Action item: With nothing added and nothing dropped, write out all of the entries below.

Stored data:
::::::::::

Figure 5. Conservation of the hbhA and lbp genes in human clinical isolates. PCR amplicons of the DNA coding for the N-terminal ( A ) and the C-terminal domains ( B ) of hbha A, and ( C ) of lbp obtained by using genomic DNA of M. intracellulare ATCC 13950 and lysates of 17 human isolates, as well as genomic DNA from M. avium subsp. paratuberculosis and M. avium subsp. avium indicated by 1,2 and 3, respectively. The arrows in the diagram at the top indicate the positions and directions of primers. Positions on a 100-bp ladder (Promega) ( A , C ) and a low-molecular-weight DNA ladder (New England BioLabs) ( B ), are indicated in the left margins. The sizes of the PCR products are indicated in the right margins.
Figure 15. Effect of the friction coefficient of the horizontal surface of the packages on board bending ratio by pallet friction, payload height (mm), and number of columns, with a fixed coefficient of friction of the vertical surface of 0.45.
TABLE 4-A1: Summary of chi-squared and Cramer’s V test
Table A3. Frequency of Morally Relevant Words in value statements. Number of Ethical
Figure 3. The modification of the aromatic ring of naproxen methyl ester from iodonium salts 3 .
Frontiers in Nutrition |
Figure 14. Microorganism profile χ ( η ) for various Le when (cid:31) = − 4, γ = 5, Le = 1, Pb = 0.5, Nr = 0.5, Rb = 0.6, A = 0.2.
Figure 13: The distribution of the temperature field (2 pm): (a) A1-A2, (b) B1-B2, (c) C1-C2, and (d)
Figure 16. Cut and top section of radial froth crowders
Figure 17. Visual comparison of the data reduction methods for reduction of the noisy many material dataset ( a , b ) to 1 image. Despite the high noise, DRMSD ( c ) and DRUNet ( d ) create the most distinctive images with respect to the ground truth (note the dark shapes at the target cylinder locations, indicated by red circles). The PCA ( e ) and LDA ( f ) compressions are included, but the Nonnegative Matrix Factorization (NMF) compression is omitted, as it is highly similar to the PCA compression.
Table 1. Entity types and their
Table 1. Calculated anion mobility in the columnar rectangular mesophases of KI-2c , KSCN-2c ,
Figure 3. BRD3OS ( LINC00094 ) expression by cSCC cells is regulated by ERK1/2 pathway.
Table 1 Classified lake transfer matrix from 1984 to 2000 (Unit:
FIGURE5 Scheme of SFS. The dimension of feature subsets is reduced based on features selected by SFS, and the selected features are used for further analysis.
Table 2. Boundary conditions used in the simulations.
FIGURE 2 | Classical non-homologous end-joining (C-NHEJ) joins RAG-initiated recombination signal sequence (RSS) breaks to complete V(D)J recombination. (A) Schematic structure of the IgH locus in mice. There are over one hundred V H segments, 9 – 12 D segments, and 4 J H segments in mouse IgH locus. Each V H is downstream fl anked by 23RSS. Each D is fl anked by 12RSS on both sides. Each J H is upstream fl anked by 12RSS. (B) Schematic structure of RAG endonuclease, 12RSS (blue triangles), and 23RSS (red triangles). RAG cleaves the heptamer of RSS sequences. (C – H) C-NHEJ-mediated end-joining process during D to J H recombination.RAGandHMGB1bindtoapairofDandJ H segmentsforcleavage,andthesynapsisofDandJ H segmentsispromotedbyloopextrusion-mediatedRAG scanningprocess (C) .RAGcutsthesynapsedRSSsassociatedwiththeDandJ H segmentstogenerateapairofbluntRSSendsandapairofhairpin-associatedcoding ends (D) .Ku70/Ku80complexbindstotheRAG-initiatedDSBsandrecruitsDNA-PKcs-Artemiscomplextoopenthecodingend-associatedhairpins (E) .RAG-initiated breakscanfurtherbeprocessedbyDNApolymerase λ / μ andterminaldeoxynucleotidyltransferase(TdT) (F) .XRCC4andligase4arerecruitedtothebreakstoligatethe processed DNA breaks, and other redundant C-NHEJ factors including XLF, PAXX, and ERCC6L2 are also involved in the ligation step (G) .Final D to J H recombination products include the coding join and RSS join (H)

::::::::::

Written solution:
Figure 5. Conservation of the hbhA and lbp genes in human clinical isolates. PCR amplicons of the DNA coding for the N-terminal ( A ) and the C-terminal domains ( B ) of hbha A, and ( C ) of lbp obtained by using genomic DNA of M. intracellulare ATCC 13950 and lysates of 17 human isolates, as well as genomic DNA from M. avium subsp. paratuberculosis and M. avium subsp. avium indicated by 1,2 and 3, respectively. The arrows in the diagram at the top indicate the positions and directions of primers. Positions on a 100-bp ladder (Promega) ( A , C ) and a low-molecular-weight DNA ladder (New England BioLabs) ( B ), are indicated in the left margins. The sizes of the PCR products are indicated in the right margins.
Figure 15. Effect of the friction coefficient of the horizontal surface of the packages on board bending ratio by pallet friction, payload height (mm), and number of columns, with a fixed coefficient of friction of the vertical surface of 0.45.
TABLE 4-A1: Summary of chi-squared and Cramer’s V test
Table A3. Frequency of Morally Relevant Words in value statements. Number of Ethical
Figure 3. The modification of the aromatic ring of naproxen methyl ester from iodonium salts 3 .
Frontiers in Nutrition |
Figure 14. Microorganism profile χ ( η ) for various Le when (cid:31) = − 4, γ = 5, Le = 1, Pb = 0.5, Nr = 0.5, Rb = 0.6, A = 0.2.
Figure 13: The distribution of the temperature field (2 pm): (a) A1-A2, (b) B1-B2, (c) C1-C2, and (d)
Figure 16. Cut and top section of radial froth crowders
Figure 17. Visual comparison of the data reduction methods for reduction of the noisy many material dataset ( a , b ) to 1 image. Despite the high noise, DRMSD ( c ) and DRUNet ( d ) create the most distinctive images with respect to the ground truth (note the dark shapes at the target cylinder locations, indicated by red circles). The PCA ( e ) and LDA ( f ) compressions are included, but the Nonnegative Matrix Factorization (NMF) compression is omitted, as it is highly similar to the PCA compression.
Table 1. Entity types and their
Table 1. Calculated anion mobility in the columnar rectangular mesophases of KI-2c , KSCN-2c ,
Figure 3. BRD3OS ( LINC00094 ) expression by cSCC cells is regulated by ERK1/2 pathway.
Table 1 Classified lake transfer matrix from 1984 to 2000 (Unit:
FIGURE5 Scheme of SFS. The dimension of feature subsets is reduced based on features selected by SFS, and the selected features are used for further analysis.
Table 2. Boundary conditions used in the simulations.
FIGURE 2 | Classical non-homologous end-joining (C-NHEJ) joins RAG-initiated recombination signal sequence (RSS) breaks to complete V(D)J recombination. (A) Schematic structure of the IgH locus in mice. There are over one hundred V H segments, 9 – 12 D segments, and 4 J H segments in mouse IgH locus. Each V H is downstream fl anked by 23RSS. Each D is fl anked by 12RSS on both sides. Each J H is upstream fl anked by 12RSS. (B) Schematic structure of RAG endonuclease, 12RSS (blue triangles), and 23RSS (red triangles). RAG cleaves the heptamer of RSS sequences. (C – H) C-NHEJ-mediated end-joining process during D to J H recombination.RAGandHMGB1bindtoapairofDandJ H segmentsforcleavage,andthesynapsisofDandJ H segmentsispromotedbyloopextrusion-mediatedRAG scanningprocess (C) .RAGcutsthesynapsedRSSsassociatedwiththeDandJ H segmentstogenerateapairofbluntRSSendsandapairofhairpin-associatedcoding ends (D) .Ku70/Ku80complexbindstotheRAG-initiatedDSBsandrecruitsDNA-PKcs-Artemiscomplextoopenthecodingend-associatedhairpins (E) .RAG-initiated breakscanfurtherbeprocessedbyDNApolymerase λ / μ andterminaldeoxynucleotidyltransferase(TdT) (F) .XRCC4andligase4arerecruitedtothebreakstoligatethe processed DNA breaks, and other redundant C-NHEJ factors including XLF, PAXX, and ERCC6L2 are also involved in the ligation step (G) .Final D to J H recombination products include the coding join and RSS join (H)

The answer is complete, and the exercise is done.